Tapi Henry Kolinek Jr., 98 tahun, mengatakan itu terlalu berlebihan baginya. “Saya orang pemalu,” kata Mr. Kolinek, yang dipanggil H.J., dan yang terbang dalam 37 misi di atas Prancis, Belgia, dan Jerman sebagai penembak belakang dalam pembom. Ini adalah kali pertamanya kembali ke Normandia sejak perang.
Saya kembali memikirkan tentang Jim. Saya bertanya-tanya bagaimana reaksinya terhadap semua cinta dan terima kasih. Saat makan malam Thanksgiving, saya bertanya kepadanya tentang perang, ketika istrinya bertanya apa yang kami bicarakan dengan begitu konspiratif, kepala kita bersama. “Catherine baru saja menanyakan saya tentang seks,” katanya, memicu tawa yang meriah.
Saya pikir dia tidak akan menyukai semua perhatian itu untuk apa yang dia lakukan selama perang yang begitu keras dia usahakan untuk melupakan. Tapi mungkin pengalaman itu bisa menawarkan suatu pengobatan.

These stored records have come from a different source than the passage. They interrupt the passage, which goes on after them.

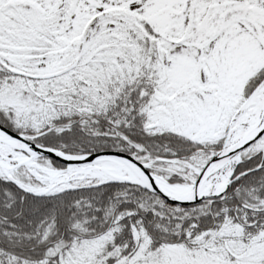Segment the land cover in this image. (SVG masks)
I'll list each match as a JSON object with an SVG mask.
<instances>
[{"label": "snow or ice", "instance_id": "6c2138e0", "mask_svg": "<svg viewBox=\"0 0 264 264\" xmlns=\"http://www.w3.org/2000/svg\"><path fill=\"white\" fill-rule=\"evenodd\" d=\"M0 264H264V0H0Z\"/></svg>", "mask_w": 264, "mask_h": 264}]
</instances>
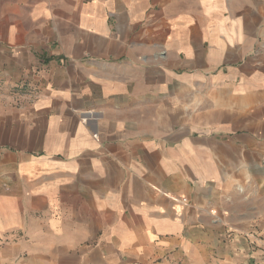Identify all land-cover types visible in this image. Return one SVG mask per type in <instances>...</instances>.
<instances>
[{
    "label": "crops",
    "instance_id": "obj_1",
    "mask_svg": "<svg viewBox=\"0 0 264 264\" xmlns=\"http://www.w3.org/2000/svg\"><path fill=\"white\" fill-rule=\"evenodd\" d=\"M260 261L264 0H0V264Z\"/></svg>",
    "mask_w": 264,
    "mask_h": 264
},
{
    "label": "built area",
    "instance_id": "obj_2",
    "mask_svg": "<svg viewBox=\"0 0 264 264\" xmlns=\"http://www.w3.org/2000/svg\"><path fill=\"white\" fill-rule=\"evenodd\" d=\"M96 136H97V135H96ZM183 201H184V202H187V198L184 197V198H183ZM255 264H263V263L260 261V262H257V263H255Z\"/></svg>",
    "mask_w": 264,
    "mask_h": 264
},
{
    "label": "rangeland",
    "instance_id": "obj_3",
    "mask_svg": "<svg viewBox=\"0 0 264 264\" xmlns=\"http://www.w3.org/2000/svg\"><path fill=\"white\" fill-rule=\"evenodd\" d=\"M263 263V262H262Z\"/></svg>",
    "mask_w": 264,
    "mask_h": 264
}]
</instances>
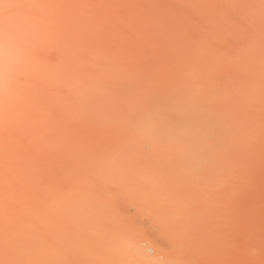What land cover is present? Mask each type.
<instances>
[{
  "label": "bare ground",
  "instance_id": "1",
  "mask_svg": "<svg viewBox=\"0 0 264 264\" xmlns=\"http://www.w3.org/2000/svg\"><path fill=\"white\" fill-rule=\"evenodd\" d=\"M0 264H264V0H0Z\"/></svg>",
  "mask_w": 264,
  "mask_h": 264
}]
</instances>
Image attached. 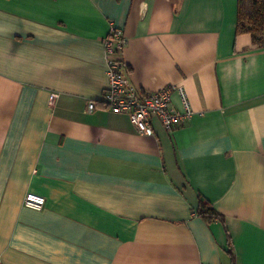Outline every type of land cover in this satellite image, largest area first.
Segmentation results:
<instances>
[{"label":"crops","instance_id":"obj_1","mask_svg":"<svg viewBox=\"0 0 264 264\" xmlns=\"http://www.w3.org/2000/svg\"><path fill=\"white\" fill-rule=\"evenodd\" d=\"M237 19L238 0H0L3 264H264V46ZM112 27L134 86L185 87L184 125L142 134L104 104Z\"/></svg>","mask_w":264,"mask_h":264},{"label":"built area","instance_id":"obj_2","mask_svg":"<svg viewBox=\"0 0 264 264\" xmlns=\"http://www.w3.org/2000/svg\"><path fill=\"white\" fill-rule=\"evenodd\" d=\"M104 43L108 54L106 69L109 85L104 92L103 102L112 112L128 115L142 134L151 133L154 119H158L168 132H173L192 118L194 110L184 86L172 85L157 92H147L134 86L121 71L123 52L127 45L123 29L112 27ZM175 93L180 98L179 108L173 104ZM88 108L93 111L96 103L90 102ZM46 202L44 196L33 192L27 193L24 200L26 207L35 210H42ZM0 264H3L1 260Z\"/></svg>","mask_w":264,"mask_h":264},{"label":"trees","instance_id":"obj_3","mask_svg":"<svg viewBox=\"0 0 264 264\" xmlns=\"http://www.w3.org/2000/svg\"><path fill=\"white\" fill-rule=\"evenodd\" d=\"M236 33L250 34L254 44L264 46V0H238ZM196 213L207 223L223 218L204 197H200Z\"/></svg>","mask_w":264,"mask_h":264}]
</instances>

Jim meninggal pada tahun 2009. Dia berusia 90 tahun.
Pada 6 Juni, saya pergi ke upacara di dalam Taman Pemakaman Amerika di Colleville-sur-Mer, untuk mendengarkan pidato Presiden Biden. Matahari terang dan penuh. Kuburan 9.388 prajurit berserakan di atas rumput, baris per baris, di sekitar kami. Seorang veteran mengatakan ketika melihat mereka, dia melihat mantan rekan-rekannya melambai padanya.
Tentu saja, para veteran adalah bintang acara. Banyak dari mereka mengenakan syal rajutan tebal di leher dan selimut di atas bahu. Jelas bahwa bagi banyak dari mereka, ini akan menjadi kali terakhir mereka di Normandia. Usia rata-rata mereka adalah 100 tahun.
Presiden Emmanuel Macron dari Prancis memberikan 11 dari mereka yang hadir Legiun Kehormatan – penghargaan tertinggi negara tersebut.
Setiap pria kesulitan untuk berdiri dalam momen itu. Setelah memasangkan medali besar dengan pita merah besar di dada masing-masing veteran, Mr. Macron memeluk mereka erat di bahu, lalu membungkuk untuk memberikan “la bise” – dua ciuman, satu untuk setiap pipi.
Saya bukan satu-satunya di area pers yang menangis.
Semua orang di kerumunan juga ingin mencium mereka.